The fractional excretion of sodium (FENa) measures what percentage of the sodium filtered by the glomerulus ends up in the urine. It is one of the most useful bedside tests for working out why a patient has acute kidney injury (AKI): is the kidney itself damaged, or is it simply starved of blood flow and holding onto sodium as hard as it can?
How it works
The calculator implements the standard formula:
FENa (%) = (UNa × PCr) / (PNa × UCr) × 100
where UNa and PNa are urine and serum sodium (mmol/L), and UCr and PCr are urine and serum creatinine. Creatinine acts as a marker of how much filtrate has been concentrated. Because creatinine appears in both the numerator and the denominator, its units cancel — so you can enter both creatinine values in mg/dL or both in µmol/L without converting.
A healthy or volume-depleted kidney reabsorbs almost all filtered sodium, giving a very low FENa.
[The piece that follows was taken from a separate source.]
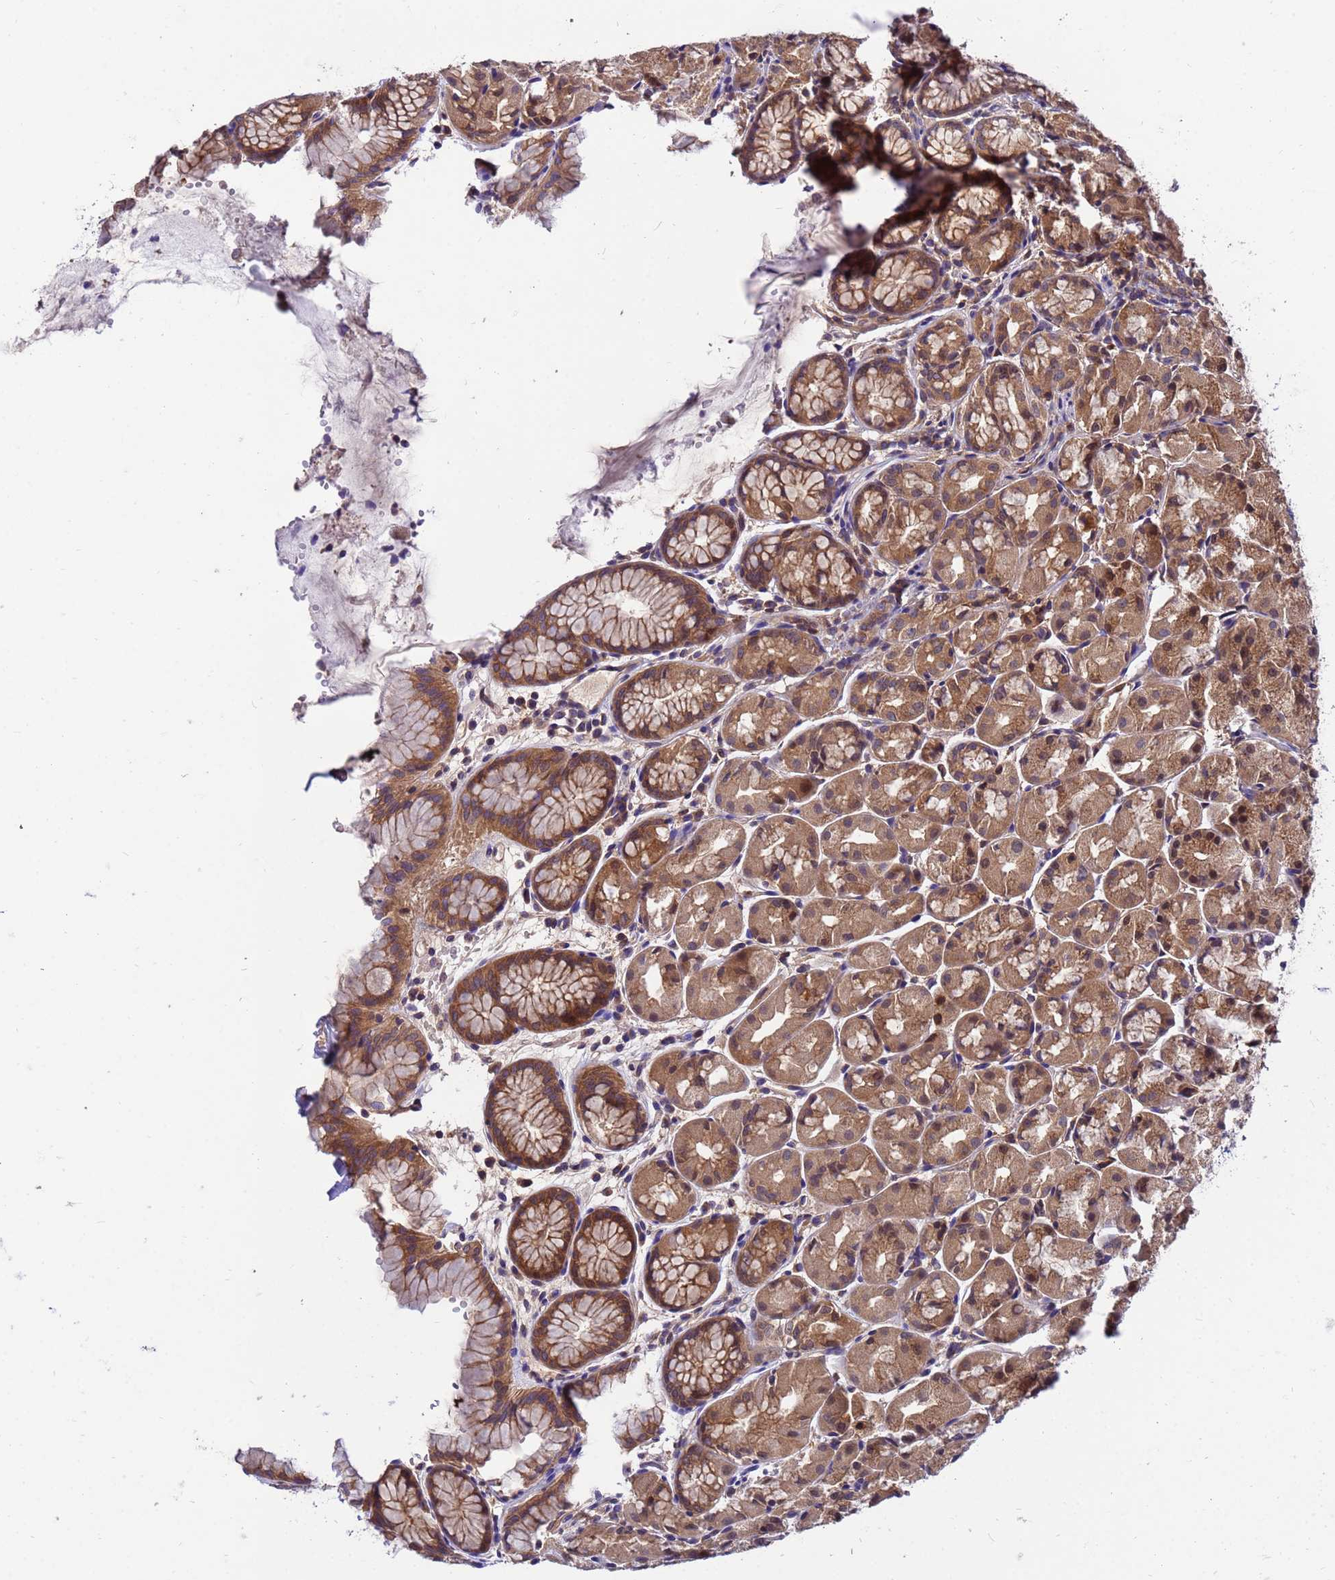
{"staining": {"intensity": "moderate", "quantity": ">75%", "location": "cytoplasmic/membranous,nuclear"}, "tissue": "stomach", "cell_type": "Glandular cells", "image_type": "normal", "snomed": [{"axis": "morphology", "description": "Normal tissue, NOS"}, {"axis": "topography", "description": "Stomach, upper"}], "caption": "IHC staining of unremarkable stomach, which shows medium levels of moderate cytoplasmic/membranous,nuclear positivity in approximately >75% of glandular cells indicating moderate cytoplasmic/membranous,nuclear protein positivity. The staining was performed using DAB (brown) for protein detection and nuclei were counterstained in hematoxylin (blue).", "gene": "GET3", "patient": {"sex": "male", "age": 47}}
A kidney with damaged tubules (acute tubular necrosis) loses the ability to reclaim sodium, so a larger fraction is excreted.
Interpretation
In oliguric AKI with no recent diuretics:
- FENa < 1% — pre-renal azotaemia. The kidney is sodium-avid; restore perfusion (fluids, treat the cause).
- FENa 1–2% — indeterminate; correlate clinically.
- FENa > 2% — intrinsic renal failure, classically acute tubular necrosis.
Notes and pitfalls
FENa is only meaningful in oliguric AKI. It is invalid after loop diuretics — furosemide blocks sodium reabsorption and pushes FENa up regardless of cause; in that situation use the fractional excretion of urea (FEUrea < 35% favours pre-renal). A low FENa can also be seen in intrinsic injury from contrast nephropathy, early sepsis, rhabdomyolysis, acute glomerulonephritis, and hepatorenal syndrome. Treat the number as one data point alongside the history, volume status, and urine microscopy. All calculation runs locally in your browser; nothing is sent to a server.